LOL, not even Microsoft themselves have extensively documented specifications for those iterations of DirectX. Developers were still relying on hardware vendors to cover up the many 'holes' left up by Microsoft either due to unclear rules/wording or the lack of conformance testing ...

Microsoft only started taking serious steps during D3D10 to start formalizing and do major clean ups for their API specifications ...

It was pretty simply, you couldn't say your Dx7 GPU was a Dx8 one could you?

You couldn't claim your Dx10 GPU was a Dx11 one could you?

The feature matrix of extensions has been a thing since around D3D9 so I don't know what you find so offensive about it with D3D12

By allowing 2012 Dx11 GPU's to be 'classed' as Dx12 ones is wrong and causes confusion in the consumer space, leads to people thinking they don't need to upgrade to a more modern GPU and can/could slow down adoption rate of newer GPU's.

So yea, there's a big potential for a knock in effect.

'Ultimate' being advertised as an extension rather than a clean break up was a purely pragmatic design choice.

Which further adds to the confusion with the consumers as the hardware capabilities between a Dx12 GPU and a Dx12U one are very very different.

None of the new features really necessitated a clean sheet foundation.

Hardware RT
VRS
Mesh Shaders
Sampler Feedback

That is a lot of hardware feature set additions and certainly could have easily justified being a new Dx.
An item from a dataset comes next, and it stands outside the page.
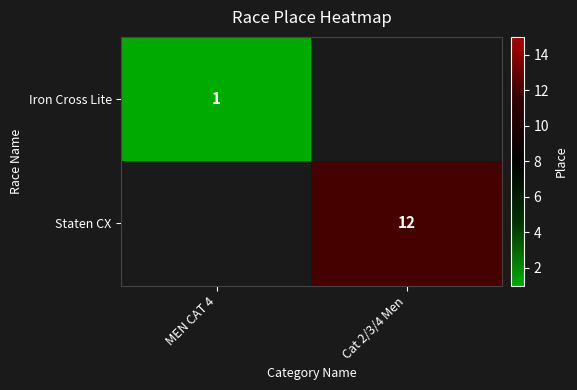

True or false: Staten CX has a value of 12 at Cat 2/3/4 Men.

True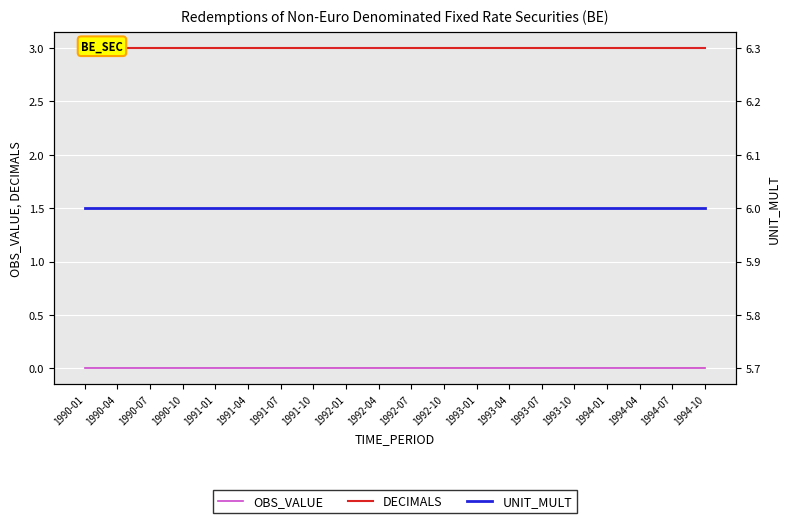

True or false: UNIT_MULT and OBS_VALUE intersect in this chart.

False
The mesh shading pipeline is just a compute-like shading stage that can send the rasterizer it's own data, sampler feedback is mostly a software implemented feature, variable rate shading is just some special pixel shader state/mode, and even RT reused prior infrastructure/concepts such as PSOs and bindless so we didn't really need an entirely new original API to express these features when they didn't fundamentally alter the way we do GPU programming ...

All of which are not supported in Dx12 GPU's.

Arguably the largest addition to Dx11 was Tessellation, and yet Microsoft didn't just release it as Dx10.2.
 
MS has a reason why they stopped numbering when they reached DX12. LOL, maybe some old, knowledgeable forumers can answer that, remember?
 
MS has a reason why they stopped numbering when they reached DX12. LOL, maybe some old, knowledgeable forumers can answer that, remember?
IIRC in the old days the DX was bound to Windows OS versions largely, with each release being iterative improvements over the previous. But DX1 through 11 are largely the same render path, at least there's significantly more similiarity between 9 through 11. In the end MS stopped after DX11, to keep that as a high level API. And DX12 as their low level API. If there were a DX13, I would agree with Lurkmass, it would be a different rendering path than we have today. I assume at this point in time, they will just add more to DX12 and DX11 unless there is something out there that would suggest a completely new render path would make more sense in the future.

There's not really any rhyme or reason behind the numbering system here - it's really just an extension of marketing, but it seems to have settled to high level (DX11) and low level (DX12)
 
IIRC in the old days the DX was bound to Windows OS versions largely, with each release being iterative improvements over the previous. But DX1 through 11 are largely the same render path, at least there's significantly more similiarity between 9 through 11. In the end MS stopped after DX11, to keep that as a high level API. And DX12 as their low level API. If there were a DX13, I would agree with Lurkmass, it would be a different rendering path than we have today. I assume at this point in time, they will just add more to DX12 and DX11 unless there is something out there that would suggest a completely new render path would make more sense in the future.

There's not really any rhyme or reason behind the numbering system here - it's really just an extension of marketing, but it seems to have settled to high level (DX11) and low level (DX12)
None of the DX12U features have been added to DX11. Like the Khronos Group with OpenGL, it seems that Microsoft has decided to leave its high-level API behind.